После этого Геннадия Александровича посадили на полковую "десятку" - так называли командирский танк. Это вроде обычный танк, только из пушки почти не стреляешь. Но вскоре его переместили на другой танк, и они стали воевать как прежде.
Дошли до Гомеля, но к этому моменту от полка осталось всего четыре машины и экипаж вместе с танком вывели в Тулу на переформирование. В Туле ждали что получат Исы, но из Челябинска прибыл целый эшелон КВ. В ноябре их погрузили и отправили обратно на фронт. И с 261-м уже полком направили в Ленинград. Чтобы окончательно снять блокаду. Недаром полк назывался – полк прорыва. Наши тяжёлые танки должны были, как таран проломить немецкую оборону, чтобы уже за ними следом в эту брешь устремиться всем остальным.

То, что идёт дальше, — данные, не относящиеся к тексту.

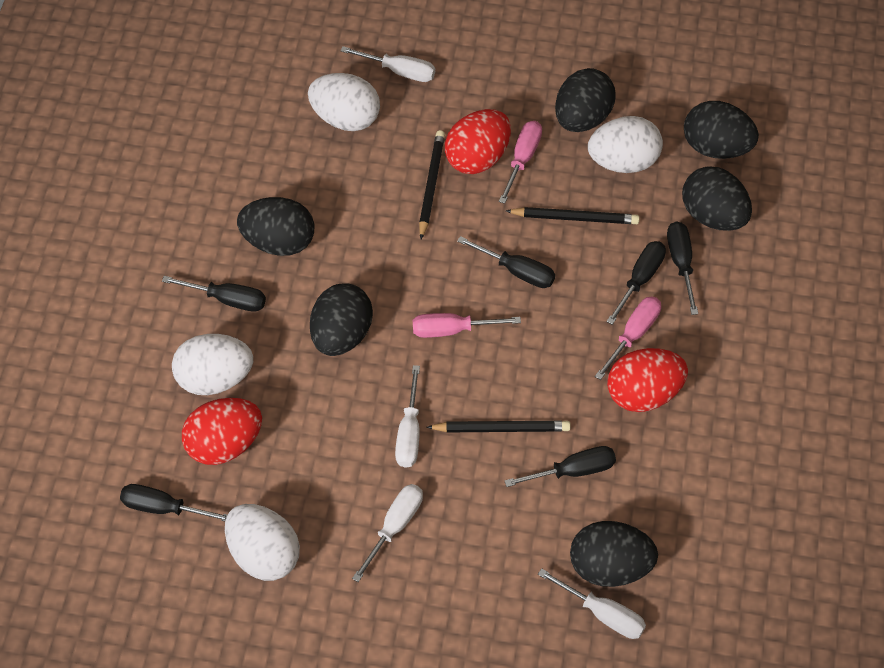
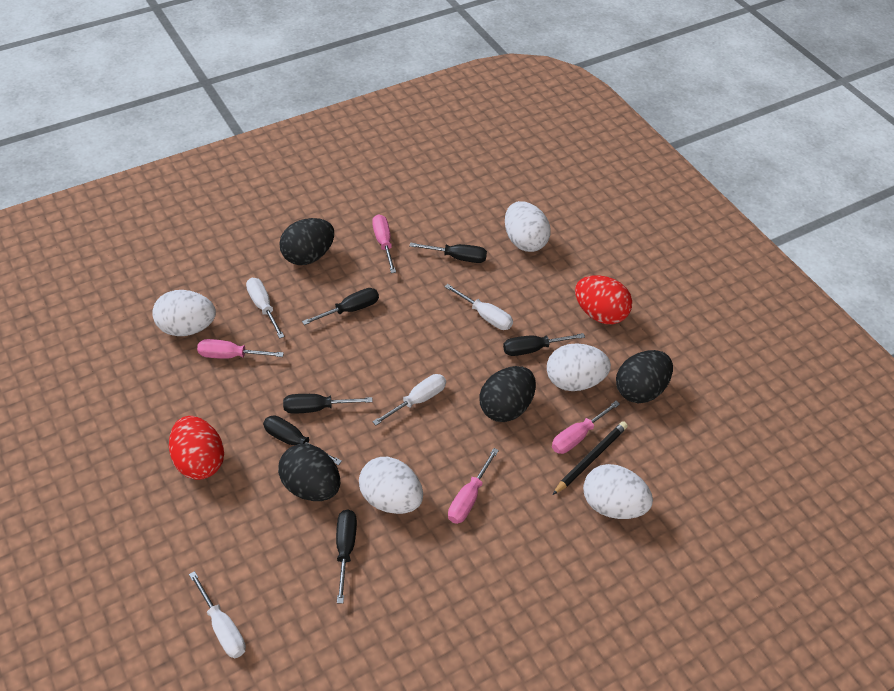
black egg: [237,197,315,256] [310,283,373,356] [555,68,616,132] [570,521,658,587] [682,166,752,231] [684,101,759,159] = 6 -> [278,444,340,501] [279,218,334,265] [479,366,536,422] [616,350,673,403] = 4
black pencil: [419,130,445,239] [426,421,571,432] [506,207,640,224] = 3 -> [553,421,628,495] = 1
pink screwdriver: [413,313,521,338] [499,121,542,204] [595,296,661,380] = 3 -> [197,339,284,359] [372,214,396,273] [448,448,499,524] [552,401,620,454] = 4
red egg: [182,398,262,465] [445,109,511,174] [607,348,688,412] = 3 -> [169,416,224,480] [575,275,632,324] = 2
white egg: [172,334,253,395] [225,504,300,581] [308,73,380,131] [588,116,663,173] = 4 -> [152,290,216,336] [359,457,423,514] [505,201,551,252] [547,343,611,391] [583,464,653,519] = 5

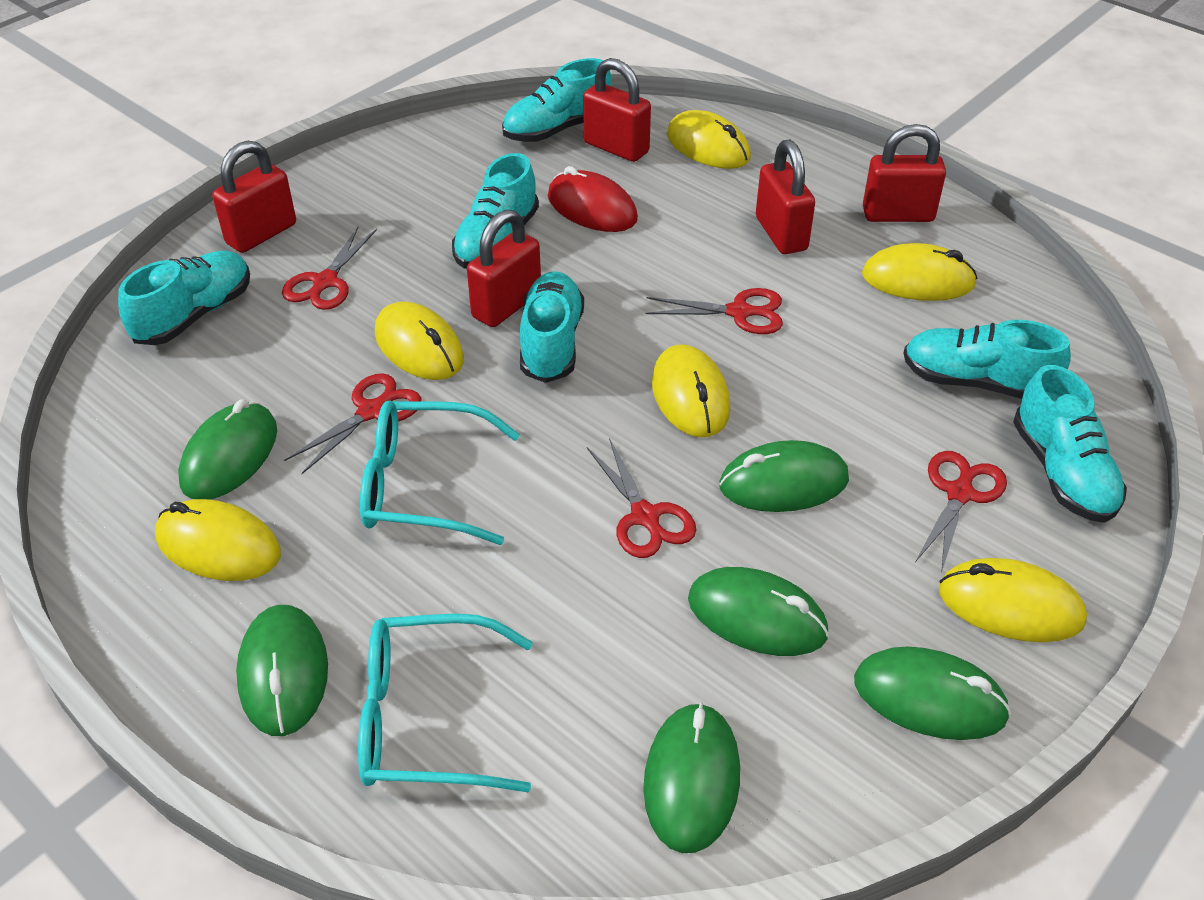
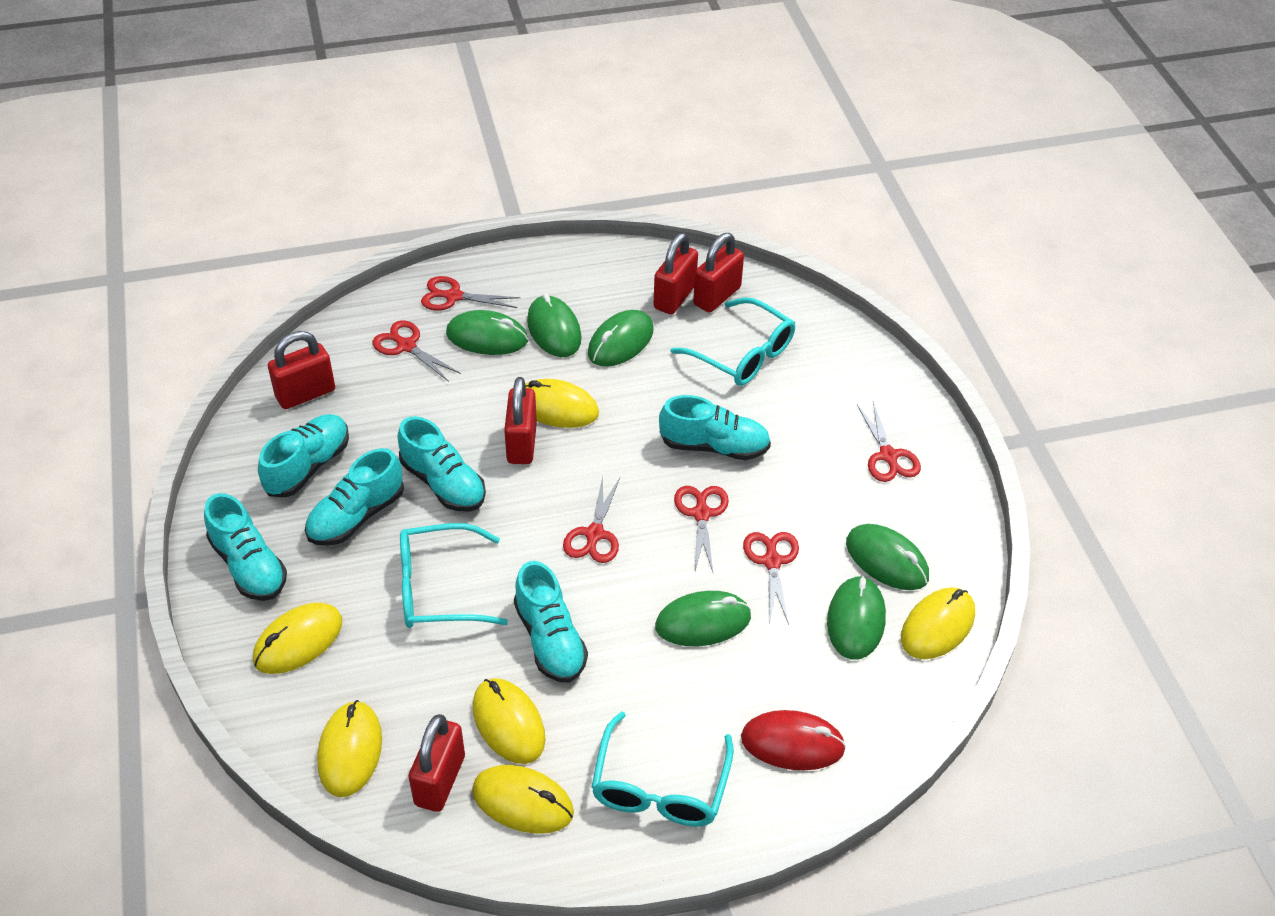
red scissors: [282,227,377,310] [284,373,422,474] [587,438,696,558] [645,288,783,334] [916,451,1007,573] = 5 -> [373,321,461,382] [421,276,521,311] [563,477,620,563] [674,486,729,572] [743,532,799,624] [857,401,921,482] = 6
turquoise glasses: [358,613,533,793] [360,401,520,545] = 2 -> [400,523,508,628] [591,712,734,827] [670,297,795,386] = 3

В январе 44-го пошли в наступление с Пулковских высот. Перед атакой артподготовка – полтора часа беспрерывного огня! «Катюши», миномёты, гаубицы, все бьют - сплошное зарево! Пошли вперёд, а поле прямо чёрное, снега почти нет. Всё перемешано с землей. Думаем, всё, ребята, здесь нам будет полегче. Но ничего подобного: немцы нас тоже хорошо встретили. Я там и на минах подрывался, и с двумя пробоинами однажды из боя вышли. Там, где поддерживающий каток и опорный, сразу две дыры от 75-мм болванок, по-моему. А был ещё случай - так попали, что башня аж треснула, и возили на завод ремонтировать. Но самое страшное – это попасть под огонь 88-мм зенитки. Когда пошли в наступление, нас предупредили: «Будьте осторожны, впереди зенитки!» В общем, наступали через Красное Село, Гатчину, а когда с Луги повернули на Псков, я опять сгорел.

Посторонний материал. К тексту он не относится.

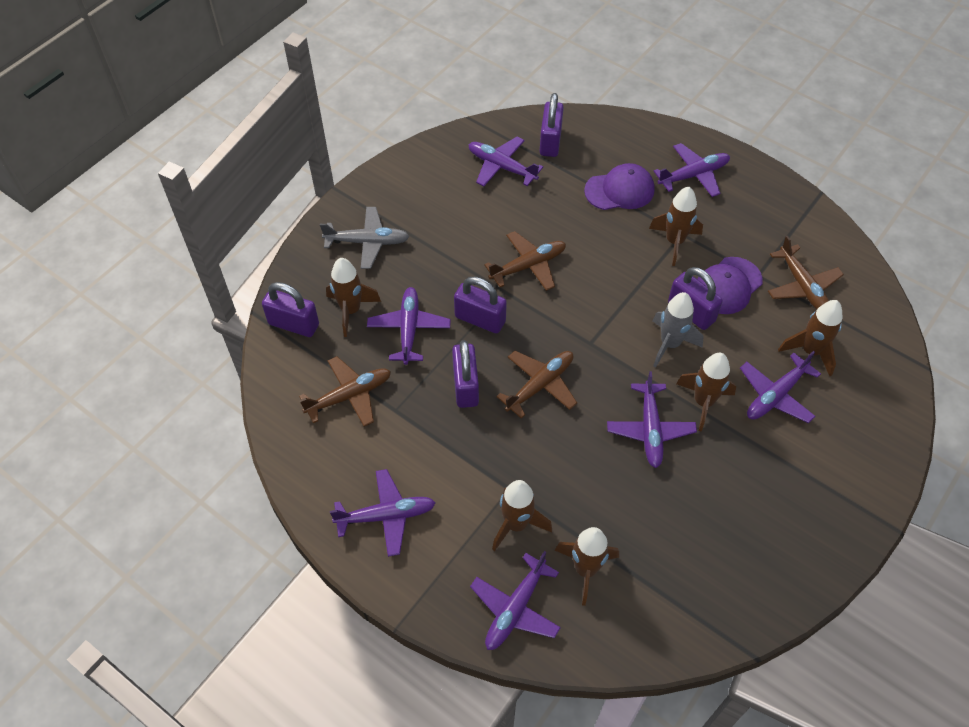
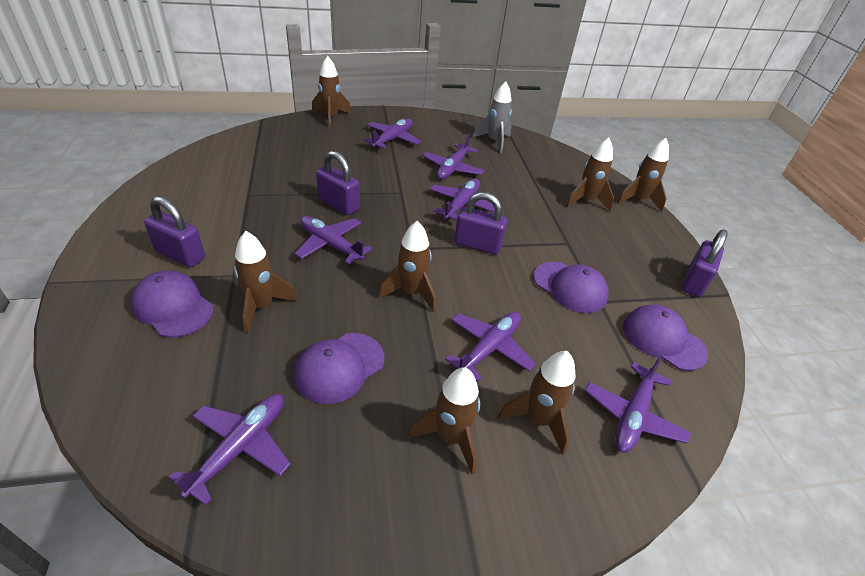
brown plane: [299,356,391,427] [484,231,566,291] [496,351,577,419] [768,236,844,310] = 4 -> none = 0
brown rocket: [326,258,381,337] [492,480,552,551] [555,527,619,606] [649,187,703,266] [676,353,736,432] [778,300,842,376] = 6 -> [234,231,298,333] [312,56,351,128] [378,221,436,312] [408,368,480,474] [498,351,575,455] [566,138,614,212] [617,138,669,212] = 7
grey plane: [320,207,410,269] = 1 -> none = 0
purple cap: [584,163,655,210] [698,257,763,314] = 2 -> [130,270,214,338] [294,333,384,404] [534,262,609,313] [623,304,708,371] = 4
purple padlock: [262,282,319,337] [452,340,479,408] [454,277,507,334] [540,93,564,157] [668,267,723,330] = 5 -> [144,196,205,267] [316,151,360,215] [454,192,507,255] [682,230,728,297] = 4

Пошли в атаку, и немец вот так выстрелил, и пробил в борт. Машина загорелась, все сразу выскочили. Кругом всё рвется, а как назло место совершенно ровное, даже негде спрятаться. Так я добежал до единственной большой воронки, в неё кинулся, а там лужа по пояс. Это же 1-е апреля, всё таять начало. Сколько-то посидел в этой луже, чувствую, у меня что-то течёт. Посмотрел, а это из меня алая кровь хлещет... Только тут понял, что ранен. Как написали врачи - слепое осколочное ранение правой части грудной клетки. Надо перевязаться, а на мне и нательная рубаха, и ватная безрукавка, да сверху ещё комбинезон. Причем, этот осколок так хитро попал, что ни в санбате, ни в госпитале не решались его удалять.

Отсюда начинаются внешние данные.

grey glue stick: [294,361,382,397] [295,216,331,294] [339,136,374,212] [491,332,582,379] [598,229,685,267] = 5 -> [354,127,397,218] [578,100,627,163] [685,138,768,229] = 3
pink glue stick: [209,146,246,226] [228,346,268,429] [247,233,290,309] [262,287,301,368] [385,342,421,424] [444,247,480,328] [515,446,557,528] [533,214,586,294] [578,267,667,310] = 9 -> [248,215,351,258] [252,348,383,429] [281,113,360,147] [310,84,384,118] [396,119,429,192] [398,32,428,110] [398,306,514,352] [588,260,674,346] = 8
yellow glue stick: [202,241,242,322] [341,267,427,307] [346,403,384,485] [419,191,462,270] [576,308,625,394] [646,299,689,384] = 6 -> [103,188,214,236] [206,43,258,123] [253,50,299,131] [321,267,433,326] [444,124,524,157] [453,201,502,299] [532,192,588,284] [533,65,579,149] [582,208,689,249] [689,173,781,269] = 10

Помню, в госпитале на консилиуме врачи стали совещаться. А среди всех молодых сидела одна пожилая женщина, и она сказала примерно так: «Мы вот тут подумали, давайте не будем грудную клетку вскрывать. Парень молодой, красивый, давайте посмотрим, что ещё можем сделать». И действительно, как-то по-другому его достали. А пока не достали, прямо житья не было. - рассказывает Геннадий Александрович.
После госпиталя из батальона выздоравливающих Геннадия Александровича забрал «покупатель» на 3-й Прибалтийский фронт, и он попал в 51-й танковый полк. Но в нём уже не тяжёлые танки, а Т-34-85 были. Конечно после КВ трудно было привыкнуть, но ничего, освоился. В этом полку он отвоевал немного. Освобождали Эстонию и Латвию. Пока до Риги дошли, почти весь полк полёг. После освобождения Риги направили на обучение в Горький и после 3-х месяцев обучения получили машины, и эшелон пошёл на 3-й Украинский Фронт. На пополнение в 4-й Сталинградский Механизированный Корпус. Но только в Румынию заехали, объявили что война закончилась.
Сейчас Геннадию Александровчичу 96 лет.